Relaxe mon pote, ça va passer. Après une dizaine d’idées du genre, on s’habitue. C’est comme être en amour, c’est l’fun au début jusqu’à ce qu’elle te dise que tu écoutes trop le hockey. La réalité fini par nous rattraper.

Et la réalité, c’est que des idées de génie, tu en as, j’en ai, le voisin et ta belle-mère également. Ok, peut-être pas ta belle-mère, mais un tas de gens en ont.

Quand on a une idée, on a souvent peur de se le faire piquer. Pourtant, une idée, ce n’est que du vent. C’est comme s’acheter une paire d’espadrilles. Tu es peut-être bien chaussé, mais tu es loin d’être un marathonien. Tout comme l’idée ne fait pas de toi un entrepreneur.

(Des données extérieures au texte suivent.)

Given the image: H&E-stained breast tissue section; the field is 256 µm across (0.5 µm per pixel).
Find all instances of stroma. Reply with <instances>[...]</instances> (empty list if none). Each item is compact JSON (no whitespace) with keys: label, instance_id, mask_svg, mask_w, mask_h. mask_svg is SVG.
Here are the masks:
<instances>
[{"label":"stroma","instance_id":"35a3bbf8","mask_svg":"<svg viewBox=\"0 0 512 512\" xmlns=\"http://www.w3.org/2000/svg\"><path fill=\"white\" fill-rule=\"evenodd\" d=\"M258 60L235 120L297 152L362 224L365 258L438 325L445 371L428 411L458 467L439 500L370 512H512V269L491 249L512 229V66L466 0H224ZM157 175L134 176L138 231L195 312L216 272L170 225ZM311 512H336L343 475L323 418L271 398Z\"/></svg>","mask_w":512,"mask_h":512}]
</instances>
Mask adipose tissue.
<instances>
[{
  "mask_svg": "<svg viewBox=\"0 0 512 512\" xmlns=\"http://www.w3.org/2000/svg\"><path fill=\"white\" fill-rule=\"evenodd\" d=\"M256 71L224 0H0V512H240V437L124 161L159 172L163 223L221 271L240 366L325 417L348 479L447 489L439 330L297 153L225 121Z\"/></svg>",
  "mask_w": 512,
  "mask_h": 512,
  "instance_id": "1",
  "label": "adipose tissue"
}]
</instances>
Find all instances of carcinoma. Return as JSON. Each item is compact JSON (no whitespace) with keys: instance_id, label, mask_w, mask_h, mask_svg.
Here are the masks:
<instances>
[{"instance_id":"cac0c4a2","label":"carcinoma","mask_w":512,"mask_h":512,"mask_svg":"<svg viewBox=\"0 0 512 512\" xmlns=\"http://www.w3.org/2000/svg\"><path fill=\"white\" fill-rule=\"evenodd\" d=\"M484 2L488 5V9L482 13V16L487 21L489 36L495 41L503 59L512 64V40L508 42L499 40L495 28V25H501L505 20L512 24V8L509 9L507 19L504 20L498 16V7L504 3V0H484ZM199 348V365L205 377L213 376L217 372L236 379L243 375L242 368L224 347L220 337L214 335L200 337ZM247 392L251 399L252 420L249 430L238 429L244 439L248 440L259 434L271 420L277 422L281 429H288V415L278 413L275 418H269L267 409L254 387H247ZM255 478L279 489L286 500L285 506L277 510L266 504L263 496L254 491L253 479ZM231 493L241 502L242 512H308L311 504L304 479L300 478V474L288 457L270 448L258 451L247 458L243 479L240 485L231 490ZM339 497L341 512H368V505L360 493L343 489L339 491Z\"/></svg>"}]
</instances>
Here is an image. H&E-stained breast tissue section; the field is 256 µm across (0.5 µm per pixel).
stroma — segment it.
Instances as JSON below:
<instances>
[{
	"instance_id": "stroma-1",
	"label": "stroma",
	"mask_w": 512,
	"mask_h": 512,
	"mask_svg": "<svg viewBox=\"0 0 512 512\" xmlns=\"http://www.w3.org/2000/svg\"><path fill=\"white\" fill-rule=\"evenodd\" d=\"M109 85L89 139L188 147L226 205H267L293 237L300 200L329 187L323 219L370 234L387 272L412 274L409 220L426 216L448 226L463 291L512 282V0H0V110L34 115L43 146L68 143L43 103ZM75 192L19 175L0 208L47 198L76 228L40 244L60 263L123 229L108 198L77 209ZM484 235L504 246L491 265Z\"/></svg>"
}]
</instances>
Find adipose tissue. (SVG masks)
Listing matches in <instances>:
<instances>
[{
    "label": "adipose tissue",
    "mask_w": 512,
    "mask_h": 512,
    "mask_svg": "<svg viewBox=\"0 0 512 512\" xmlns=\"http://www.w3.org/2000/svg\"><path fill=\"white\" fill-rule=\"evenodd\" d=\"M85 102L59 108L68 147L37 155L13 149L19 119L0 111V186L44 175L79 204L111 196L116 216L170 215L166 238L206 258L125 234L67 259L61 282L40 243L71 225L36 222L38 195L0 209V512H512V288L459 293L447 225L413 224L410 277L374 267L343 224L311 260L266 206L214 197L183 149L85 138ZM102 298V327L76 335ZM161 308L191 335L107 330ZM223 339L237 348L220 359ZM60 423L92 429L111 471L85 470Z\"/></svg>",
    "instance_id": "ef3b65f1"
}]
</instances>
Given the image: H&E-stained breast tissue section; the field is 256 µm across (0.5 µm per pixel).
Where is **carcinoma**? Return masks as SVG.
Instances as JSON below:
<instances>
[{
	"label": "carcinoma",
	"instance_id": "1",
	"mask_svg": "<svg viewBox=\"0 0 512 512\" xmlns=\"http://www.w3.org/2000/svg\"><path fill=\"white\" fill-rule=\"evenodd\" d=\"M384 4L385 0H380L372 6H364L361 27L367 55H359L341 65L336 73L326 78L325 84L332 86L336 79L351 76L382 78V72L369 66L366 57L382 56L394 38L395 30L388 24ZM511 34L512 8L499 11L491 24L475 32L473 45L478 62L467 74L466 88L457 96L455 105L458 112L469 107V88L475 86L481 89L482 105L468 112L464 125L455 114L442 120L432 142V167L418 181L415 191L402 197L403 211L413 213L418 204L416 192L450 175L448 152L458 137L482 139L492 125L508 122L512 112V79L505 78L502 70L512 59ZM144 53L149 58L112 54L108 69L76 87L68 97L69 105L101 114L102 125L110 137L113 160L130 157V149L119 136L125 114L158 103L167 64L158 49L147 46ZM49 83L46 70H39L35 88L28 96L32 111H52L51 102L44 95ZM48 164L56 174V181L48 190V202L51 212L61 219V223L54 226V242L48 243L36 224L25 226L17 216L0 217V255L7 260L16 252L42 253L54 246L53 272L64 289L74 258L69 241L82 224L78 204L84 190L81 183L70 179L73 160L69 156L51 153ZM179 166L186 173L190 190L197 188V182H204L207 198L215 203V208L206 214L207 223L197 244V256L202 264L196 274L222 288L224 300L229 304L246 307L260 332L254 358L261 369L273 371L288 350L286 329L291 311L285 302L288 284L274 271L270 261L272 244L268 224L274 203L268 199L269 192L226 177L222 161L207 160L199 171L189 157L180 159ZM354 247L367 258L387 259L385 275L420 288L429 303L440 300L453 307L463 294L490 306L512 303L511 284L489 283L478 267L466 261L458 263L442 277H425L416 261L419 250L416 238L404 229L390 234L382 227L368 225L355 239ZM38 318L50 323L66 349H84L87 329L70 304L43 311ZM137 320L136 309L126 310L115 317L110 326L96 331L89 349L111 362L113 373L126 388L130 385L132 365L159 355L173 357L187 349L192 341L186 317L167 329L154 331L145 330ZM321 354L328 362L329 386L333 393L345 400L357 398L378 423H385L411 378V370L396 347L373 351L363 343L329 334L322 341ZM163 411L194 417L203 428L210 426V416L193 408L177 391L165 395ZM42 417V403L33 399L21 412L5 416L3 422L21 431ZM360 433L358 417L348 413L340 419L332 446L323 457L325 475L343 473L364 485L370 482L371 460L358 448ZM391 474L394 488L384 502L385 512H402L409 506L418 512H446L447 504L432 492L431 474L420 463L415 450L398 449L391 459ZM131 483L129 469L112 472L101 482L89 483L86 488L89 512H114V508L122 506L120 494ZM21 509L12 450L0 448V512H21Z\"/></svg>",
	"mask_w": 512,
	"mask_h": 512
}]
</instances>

Puis dans la réalité, les chances que quelqu’un de ton entourage te pique ton idée sont minces. Sinon, peut-être surveiller tes fréquentations? Mais autrement, passer de l’idée à l’action est compliqué. Autant pour l’idéateur original que le copieur.

Et si quelqu’un piquait réellement ton idée? Kossé tu veux faire. Si l’idée est vraiment bonne, tu vas te le faire copier anyway. Combien de personnes ont essayé de copier The Million Dollar Home Page? Ça en était devenu ridicule au point qu’il y avait des p’tit wise qui se sont mis à vendre des logiciels pour créer de telles pages… Les sites de penny auction comme Bidou.ca sont un autre bon exemple d’idée archi copiée qui prouve que réussir est plus dur que ça en a l’air.

Entre l’idée et le succès, il y a des montagnes d’efforts en plus du talent, du timing et de la chance. Le pote Edison a déjà dit « Genius is one per cent inspiration, ninety-nine per cent perspiration ».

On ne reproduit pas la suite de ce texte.